Records:
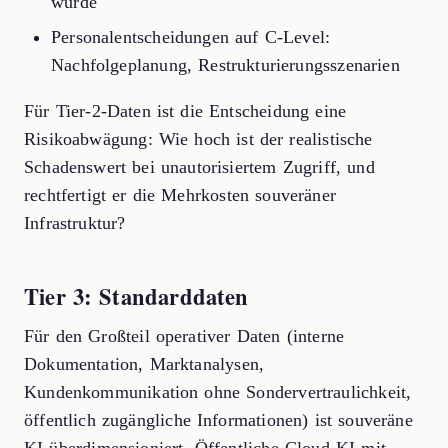
würde
Personalentscheidungen auf C-Level:
Nachfolgeplanung, Restrukturierungsszenarien
Für Tier-2-Daten ist die Entscheidung eine
Risikoabwägung: Wie hoch ist der realistische
Schadenswert bei unautorisiertem Zugriff, und
rechtfertigt er die Mehrkosten souveräner
Infrastruktur?
Tier 3: Standarddaten
Für den Großteil operativer Daten (interne
Dokumentation, Marktanalysen,
Kundenkommunikation ohne Sondervertraulichkeit,
öffentlich zugängliche Informationen) ist souveräne
KI überdimensioniert. Öffentliche Cloud-KI mit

Job:
Rewrite the listing with "Risikoabwägung" changed to "Risikobewertung" and everything else left as it is. Do not include the picture in your answer.

Completed exercise:
würde
Personalentscheidungen auf C-Level:
Nachfolgeplanung, Restrukturierungsszenarien
Für Tier-2-Daten ist die Entscheidung eine
Risikobewertung: Wie hoch ist der realistische
Schadenswert bei unautorisiertem Zugriff, und
rechtfertigt er die Mehrkosten souveräner
Infrastruktur?
Tier 3: Standarddaten
Für den Großteil operativer Daten (interne
Dokumentation, Marktanalysen,
Kundenkommunikation ohne Sondervertraulichkeit,
öffentlich zugängliche Informationen) ist souveräne
KI überdimensioniert. Öffentliche Cloud-KI mit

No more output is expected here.